Hess verfolgt neben der Forschungszusammenarbeit mit Firmen auch ihre eigenen Projekte. Ihr Fokus: mit nicht medikamentösen Interventionen die Wirkung von Medikamenten zu verbessern. So hat sie ein webbasiertes Programm mitentwickelt, das Krebspatienten hilft, besser mit Stress umzugehen. Zurzeit untersucht sie in einer grossen, multizentrischen Studie, ob Patienten mit Dickdarmkrebs die Chemotherapie besser vertragen, wenn sie gleichzeitig eine Physiotherapie bekommen.

Forschung habe ihr auch ermöglicht, Familie und Karriere zu vereinbaren. «Dank einer Forschungsprofessur hatte ich relativ viele Freiheiten», erzählt sie, «und für die klinische Arbeit habe ich meine Stellen mit Kollegen geteilt.» Die Vorzeigerolle in einer Doppelkarriere will Hess trotzdem nicht zugeteilt bekommen. Sie sehe das System der Medizinerlaufbahn auch kritisch.

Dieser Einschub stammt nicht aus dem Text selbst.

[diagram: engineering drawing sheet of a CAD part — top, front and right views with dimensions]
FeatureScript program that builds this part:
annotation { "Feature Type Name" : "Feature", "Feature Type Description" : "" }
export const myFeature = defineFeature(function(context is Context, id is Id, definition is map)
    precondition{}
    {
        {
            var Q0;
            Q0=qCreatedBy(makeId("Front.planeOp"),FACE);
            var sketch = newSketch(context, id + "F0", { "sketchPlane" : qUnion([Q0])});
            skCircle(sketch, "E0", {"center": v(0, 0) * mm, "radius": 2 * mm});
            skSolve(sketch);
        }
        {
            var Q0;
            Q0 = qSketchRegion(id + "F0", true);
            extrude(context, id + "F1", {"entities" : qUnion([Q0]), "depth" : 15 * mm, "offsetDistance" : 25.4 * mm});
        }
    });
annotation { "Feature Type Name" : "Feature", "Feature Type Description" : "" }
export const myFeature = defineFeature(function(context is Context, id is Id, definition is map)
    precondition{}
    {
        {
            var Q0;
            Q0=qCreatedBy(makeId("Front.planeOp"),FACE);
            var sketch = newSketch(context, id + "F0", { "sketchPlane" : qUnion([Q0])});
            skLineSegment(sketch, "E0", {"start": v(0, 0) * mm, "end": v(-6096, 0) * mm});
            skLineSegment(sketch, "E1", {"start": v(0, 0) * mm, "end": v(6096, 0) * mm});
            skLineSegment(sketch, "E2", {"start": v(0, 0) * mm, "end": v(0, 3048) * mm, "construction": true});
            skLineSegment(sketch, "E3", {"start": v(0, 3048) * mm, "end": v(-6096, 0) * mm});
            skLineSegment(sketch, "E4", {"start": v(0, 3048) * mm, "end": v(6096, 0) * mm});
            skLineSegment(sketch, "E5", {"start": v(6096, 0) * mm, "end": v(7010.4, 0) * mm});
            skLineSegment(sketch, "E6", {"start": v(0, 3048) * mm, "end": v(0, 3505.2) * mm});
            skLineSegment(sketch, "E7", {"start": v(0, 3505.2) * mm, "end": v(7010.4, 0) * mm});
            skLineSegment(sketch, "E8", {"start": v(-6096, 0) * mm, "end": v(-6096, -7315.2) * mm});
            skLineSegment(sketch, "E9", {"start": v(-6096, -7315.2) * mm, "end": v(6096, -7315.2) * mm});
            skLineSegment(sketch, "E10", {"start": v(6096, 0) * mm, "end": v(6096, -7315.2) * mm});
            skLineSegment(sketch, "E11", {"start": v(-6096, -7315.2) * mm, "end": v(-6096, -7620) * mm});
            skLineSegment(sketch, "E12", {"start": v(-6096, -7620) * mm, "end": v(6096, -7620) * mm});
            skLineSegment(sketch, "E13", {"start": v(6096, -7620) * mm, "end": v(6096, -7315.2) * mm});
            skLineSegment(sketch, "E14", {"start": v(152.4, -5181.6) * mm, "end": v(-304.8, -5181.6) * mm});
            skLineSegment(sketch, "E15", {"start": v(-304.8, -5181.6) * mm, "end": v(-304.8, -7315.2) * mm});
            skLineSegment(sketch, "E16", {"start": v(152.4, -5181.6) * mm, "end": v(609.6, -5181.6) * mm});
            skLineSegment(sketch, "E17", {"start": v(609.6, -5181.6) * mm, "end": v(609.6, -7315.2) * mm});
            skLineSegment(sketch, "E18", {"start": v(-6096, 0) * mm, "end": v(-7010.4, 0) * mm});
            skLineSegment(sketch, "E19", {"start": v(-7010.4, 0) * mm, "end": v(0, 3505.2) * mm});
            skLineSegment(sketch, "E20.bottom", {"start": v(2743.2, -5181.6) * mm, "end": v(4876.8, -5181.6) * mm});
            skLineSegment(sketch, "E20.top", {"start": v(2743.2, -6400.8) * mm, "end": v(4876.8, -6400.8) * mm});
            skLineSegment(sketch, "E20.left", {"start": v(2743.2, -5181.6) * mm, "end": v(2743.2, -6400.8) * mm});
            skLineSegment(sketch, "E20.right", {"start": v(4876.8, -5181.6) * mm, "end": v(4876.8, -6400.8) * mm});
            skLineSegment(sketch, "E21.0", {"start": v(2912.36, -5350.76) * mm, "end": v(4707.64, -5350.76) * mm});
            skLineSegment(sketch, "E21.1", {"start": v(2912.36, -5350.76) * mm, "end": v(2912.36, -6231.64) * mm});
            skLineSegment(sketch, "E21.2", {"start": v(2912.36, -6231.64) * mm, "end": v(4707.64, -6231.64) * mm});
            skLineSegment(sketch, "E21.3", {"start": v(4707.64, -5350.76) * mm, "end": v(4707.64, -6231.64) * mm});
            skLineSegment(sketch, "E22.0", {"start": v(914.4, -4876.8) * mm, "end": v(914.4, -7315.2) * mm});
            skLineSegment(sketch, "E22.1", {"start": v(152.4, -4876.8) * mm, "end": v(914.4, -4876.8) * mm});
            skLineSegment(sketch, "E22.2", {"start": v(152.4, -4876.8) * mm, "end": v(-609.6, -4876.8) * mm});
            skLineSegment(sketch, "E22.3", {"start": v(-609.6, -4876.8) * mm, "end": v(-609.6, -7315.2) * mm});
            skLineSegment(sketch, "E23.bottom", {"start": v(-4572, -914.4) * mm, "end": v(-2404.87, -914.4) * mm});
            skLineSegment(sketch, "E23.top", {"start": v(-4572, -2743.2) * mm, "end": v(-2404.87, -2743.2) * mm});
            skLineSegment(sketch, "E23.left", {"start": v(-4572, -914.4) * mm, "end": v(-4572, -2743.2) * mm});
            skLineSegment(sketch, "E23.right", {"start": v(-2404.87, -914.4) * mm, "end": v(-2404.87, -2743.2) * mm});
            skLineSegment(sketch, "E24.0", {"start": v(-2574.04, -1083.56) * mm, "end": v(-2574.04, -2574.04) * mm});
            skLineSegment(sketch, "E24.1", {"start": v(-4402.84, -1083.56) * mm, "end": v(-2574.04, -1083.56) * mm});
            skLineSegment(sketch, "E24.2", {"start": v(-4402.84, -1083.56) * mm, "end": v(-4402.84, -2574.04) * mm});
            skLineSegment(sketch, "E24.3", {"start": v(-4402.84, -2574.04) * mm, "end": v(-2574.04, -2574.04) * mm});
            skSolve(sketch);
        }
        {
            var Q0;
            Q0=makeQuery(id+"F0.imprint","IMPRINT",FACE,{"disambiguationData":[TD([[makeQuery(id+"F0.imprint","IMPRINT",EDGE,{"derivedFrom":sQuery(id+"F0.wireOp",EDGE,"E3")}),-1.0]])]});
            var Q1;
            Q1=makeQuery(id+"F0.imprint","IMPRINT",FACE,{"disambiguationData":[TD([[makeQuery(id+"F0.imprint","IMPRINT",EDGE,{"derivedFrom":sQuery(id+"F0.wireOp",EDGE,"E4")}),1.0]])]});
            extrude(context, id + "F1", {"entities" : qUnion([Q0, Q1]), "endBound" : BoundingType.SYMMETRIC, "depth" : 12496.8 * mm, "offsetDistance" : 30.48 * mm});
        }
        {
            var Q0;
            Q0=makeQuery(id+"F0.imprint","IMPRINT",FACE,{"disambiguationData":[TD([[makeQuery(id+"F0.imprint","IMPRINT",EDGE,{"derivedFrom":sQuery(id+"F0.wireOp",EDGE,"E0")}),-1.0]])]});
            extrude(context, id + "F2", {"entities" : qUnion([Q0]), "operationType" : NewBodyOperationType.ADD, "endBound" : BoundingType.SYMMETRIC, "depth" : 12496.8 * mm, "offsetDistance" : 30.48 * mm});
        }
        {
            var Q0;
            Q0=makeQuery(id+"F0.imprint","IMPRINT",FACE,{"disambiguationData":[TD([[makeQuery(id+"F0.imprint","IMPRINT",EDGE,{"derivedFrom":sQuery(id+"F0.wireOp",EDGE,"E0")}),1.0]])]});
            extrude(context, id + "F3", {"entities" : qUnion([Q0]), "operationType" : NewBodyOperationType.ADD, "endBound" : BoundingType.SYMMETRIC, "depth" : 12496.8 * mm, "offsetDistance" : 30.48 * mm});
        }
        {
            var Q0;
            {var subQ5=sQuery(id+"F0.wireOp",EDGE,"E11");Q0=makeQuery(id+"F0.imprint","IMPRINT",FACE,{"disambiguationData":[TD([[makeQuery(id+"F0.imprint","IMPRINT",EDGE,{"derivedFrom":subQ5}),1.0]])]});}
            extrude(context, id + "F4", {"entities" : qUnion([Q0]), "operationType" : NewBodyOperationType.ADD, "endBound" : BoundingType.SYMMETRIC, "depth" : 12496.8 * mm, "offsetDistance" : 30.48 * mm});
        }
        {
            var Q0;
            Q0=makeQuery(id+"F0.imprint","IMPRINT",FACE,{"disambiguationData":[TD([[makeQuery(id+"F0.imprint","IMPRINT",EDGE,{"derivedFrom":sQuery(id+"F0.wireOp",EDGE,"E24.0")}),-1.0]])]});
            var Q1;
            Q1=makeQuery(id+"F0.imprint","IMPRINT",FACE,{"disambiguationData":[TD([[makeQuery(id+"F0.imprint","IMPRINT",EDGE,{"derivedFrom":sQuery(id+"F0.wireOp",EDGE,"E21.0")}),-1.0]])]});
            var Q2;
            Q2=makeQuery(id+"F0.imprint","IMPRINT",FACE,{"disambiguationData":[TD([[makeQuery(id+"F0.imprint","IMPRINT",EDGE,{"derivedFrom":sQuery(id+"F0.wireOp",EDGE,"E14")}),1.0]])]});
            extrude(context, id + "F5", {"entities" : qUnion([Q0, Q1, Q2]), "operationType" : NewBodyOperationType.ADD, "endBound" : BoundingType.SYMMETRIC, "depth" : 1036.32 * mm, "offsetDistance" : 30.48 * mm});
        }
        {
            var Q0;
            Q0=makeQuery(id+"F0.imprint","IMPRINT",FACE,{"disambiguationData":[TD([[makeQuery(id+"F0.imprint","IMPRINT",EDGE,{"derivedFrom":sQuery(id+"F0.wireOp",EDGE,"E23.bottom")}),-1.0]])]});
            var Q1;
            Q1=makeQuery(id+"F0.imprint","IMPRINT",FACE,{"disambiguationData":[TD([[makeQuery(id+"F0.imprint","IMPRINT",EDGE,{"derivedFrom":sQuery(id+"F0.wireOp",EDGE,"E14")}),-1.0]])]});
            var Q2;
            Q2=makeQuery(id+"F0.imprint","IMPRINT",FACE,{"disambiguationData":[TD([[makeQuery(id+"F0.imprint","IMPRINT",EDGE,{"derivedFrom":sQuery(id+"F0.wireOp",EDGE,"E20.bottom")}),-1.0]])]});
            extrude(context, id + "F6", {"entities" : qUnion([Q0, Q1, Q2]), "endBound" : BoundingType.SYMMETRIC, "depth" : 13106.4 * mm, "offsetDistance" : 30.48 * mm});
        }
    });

Oft sei es zu wenig fortschrittlich und flexibel, für Frauen ebenso wie für Männer: «Im Studium soll man auswendig lernen, bis man platzt, während der Assistenzzeit klinisch arbeiten bis zum Umfallen, dann gilt es viel zu forschen und zu publizieren, und ganz oben werden von den Professoren vor allem Managerqualitäten verlangt.» Auf diesem Weg verliere das System viele fähige Leute, Frauen wie Männer, sagt Hess – und redet auch hier Klartext.

Viviane Hess geboren 1971, ist Titularprofessorin an der Universität Basel, Leitende Ärztin an der Klinik für Onkologie und Leiterin der klinischen Krebsforschung am Universitätsspital Basel. Ihre Fachausbildung absolvierte sie unter anderem an der Harvard Medical School in Boston und am Royal Marsden Hospital in London. Nebst klinischer Tätigkeit und Forschung engagiert sie sich in der Nachwuchsförderung. Sie ist mit Prof. Dr. Christoph Hess verheiratet, Chefarzt der Ambulanten Inneren Medizin am Universitätsspital Basel. Das Paar hat vier Kinder, zwei Mädchen und zwei Buben zwischen acht und 15 Jahren.